In the forest, we do our best not to hurt the squirrels or the deer. They are only animals, and afraid of us interlopers, and they scurry away as my tower stomps among the roots and rocks.
(It is unfortunate that the devastation to the trees and ferns signals we’ve passed here. Someone like you might come to seek me out and set his sweat-slicked hands to the stones of my tower, dig the steel teeth of his boots into its sides. You yourself were not able to climb my tower before you procured steel-teethed boots.)
We reach a clearing by which a small stream flows, lit by moon- and starlight. I breathe out in relief for, while I love my tower and am glad of the spell, its steps do tug and pull at my scalp. Yet my tower, being rock, is never so alive as when it walks. Despite the pain, I linger a bit before whispering the spell that loosens my hair from its stones.
(During your last climb, you cried out multiple times that I was cursed. Once I grew vexed enough to shout that no, I wasn’t; couldn’t a woman have her privacy? Why shouldn’t I want to spend my days and nights and twilights alone in my tower? The next thing you said made me want to drop a millstone on your head. Poor dear; the curse has you so badly, you don’t even know your own mind. You don’t know you’re trapped. But I am not a murderer, so I did not drop a millstone on your head.)

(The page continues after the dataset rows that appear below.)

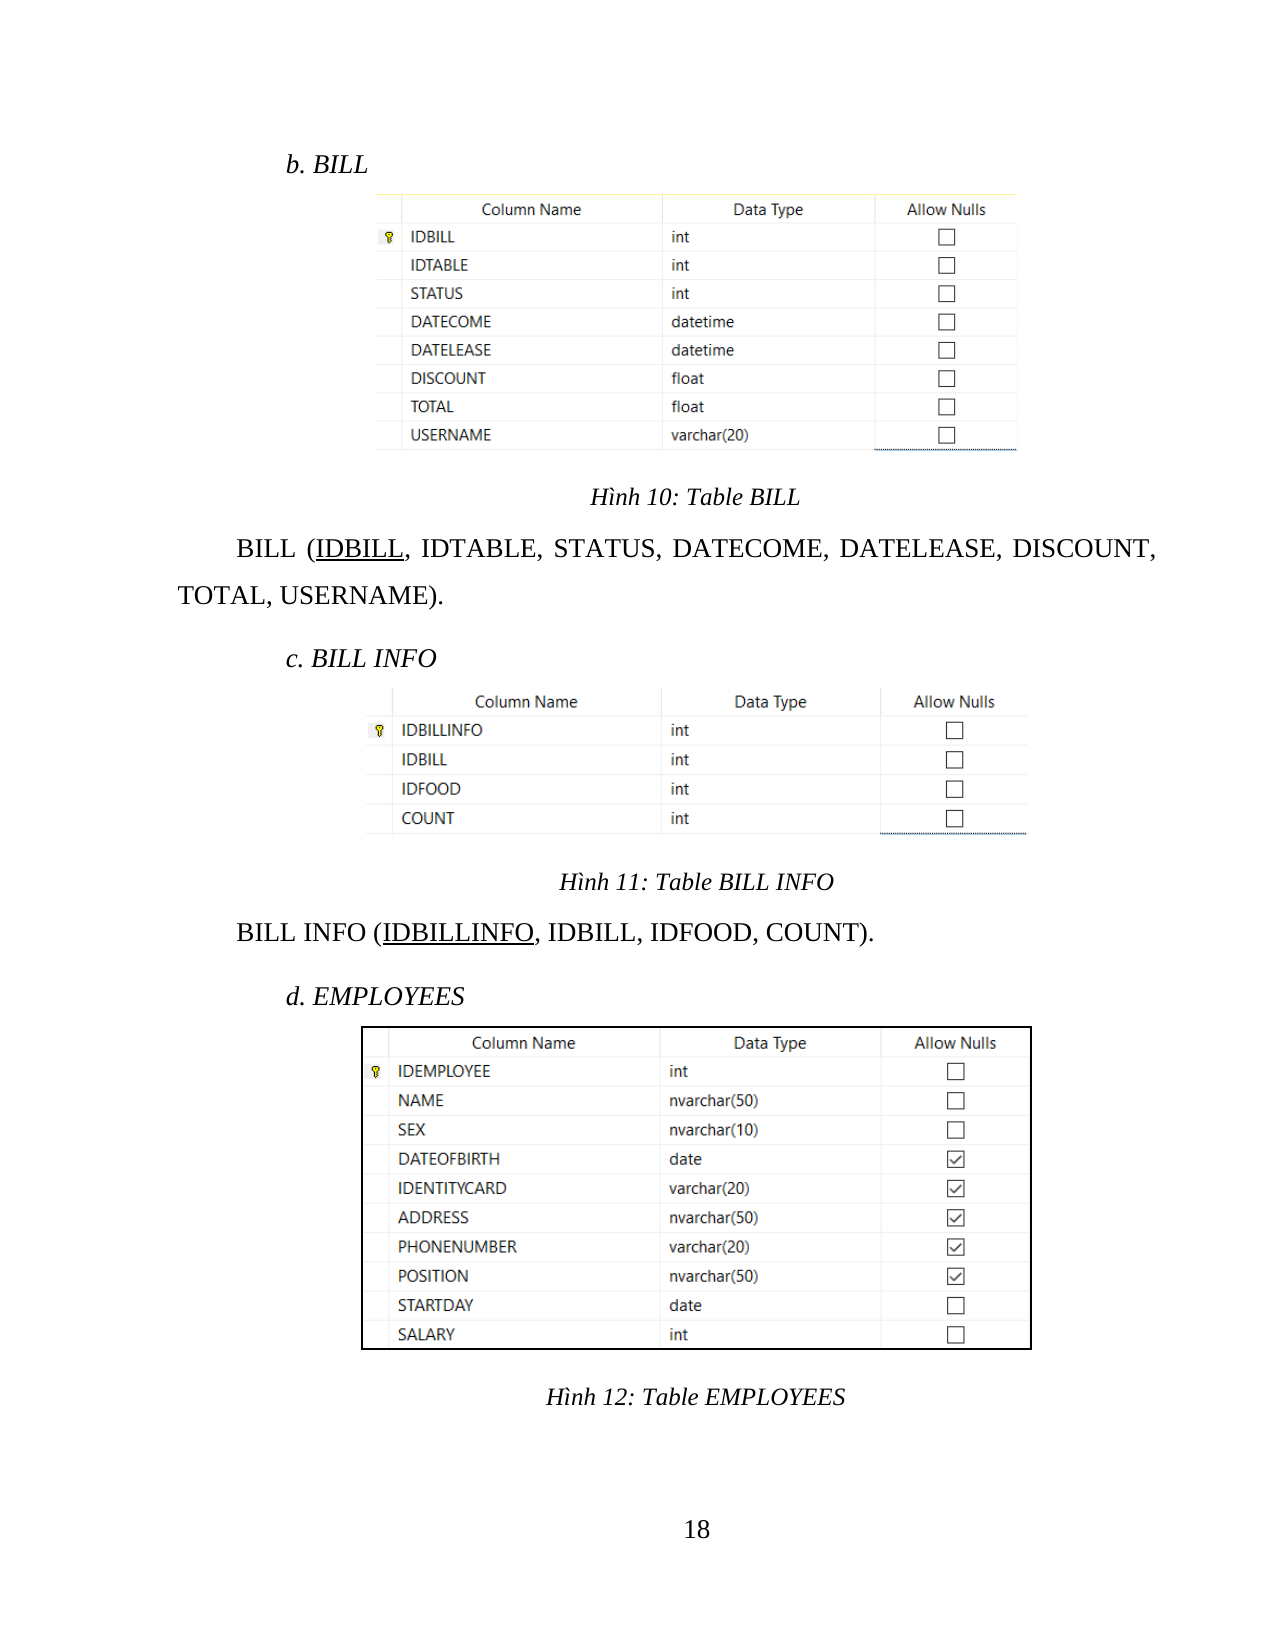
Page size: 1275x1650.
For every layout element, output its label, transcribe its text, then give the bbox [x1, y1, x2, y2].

text Hình : Table EMPLOYEES [177, 1382, 1157, 1411]
text BILL (IDBILL, IDTABLE, STATUS, DATECOME, DATELEASE, DISCOUNT, TOTAL, USERNAME). [177, 532, 1157, 610]
text Hình : Table BILL [177, 482, 1157, 511]
picture [376, 194, 1018, 451]
text BILL INFO (IDBILLINFO, IDBILL, IDFOOD, COUNT). [177, 916, 1157, 947]
subtitle c. BILL INFO [286, 642, 1157, 673]
picture [366, 688, 1027, 835]
subtitle b. BILL [286, 148, 1157, 179]
text Hình : Table BILL INFO [177, 867, 1157, 895]
picture [363, 1028, 1030, 1348]
subtitle d. EMPLOYEES [286, 979, 1157, 1011]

The breeze through the window is cool and helps to soothe the ache of my scalp. It brings with it the scent of pine and juniper, of loamy earth and imminent rainfall. It is a good place to stop and rest a while.
I stride across the turret room and to the door. It opens with the barest touch, and then I’m spiraling down, down, down, laughing as I let my fingers drift across my tower’s stones. They retain warmth still from our exertion. At last I reach the bottom, and open the door that was never, ever locked. Not to me. How else am I to see the wonders of the world, if I cannot go out and explore them?
Oh. There you are, sir. I see from the way your eyes widen and your mouth gapes that you think I am here for you. In truth, I forgot that this was where we left you, after you at last scaled my tower and broke into my chamber, and I bound you with my hair and sent my tower walking.
Here, deep in this forest, you have been straining against my cut tresses these long months, yet the coils still twine round your wrists and waist and ankles, and root you into the rich earth.
You remain well fed, so I suppose the finches and robins have brought you berries, and perhaps a gentle doe has let you suck from her teat. You can bend so far as that.
I reach out and touch your cheek. “Poor dear. Has no one come yet to rescue you?”
You strain against my black-and-gold hair, and open your mouth, like to curse me. But some strands snake up and wrap around your mouth, for I long ago grew weary of your words.
I lean back against my tower. “Fear not, sir, for some fair — or rather, stubborn — maiden will free you, and surely you will love her solely for that.”
A muffled cry. You attempt again to wriggle free, but my hair is strong.
When you are freed — and you will be, for that is how these things go — I am sure I will become the witch in your story.
I don’t mind. Witches are the most interesting ones.
I climb back up into my tower. Again, I send it walking, and its shuddering, groaning steps announce to all that we are free, and we are powerful, and we are not in need of rescue.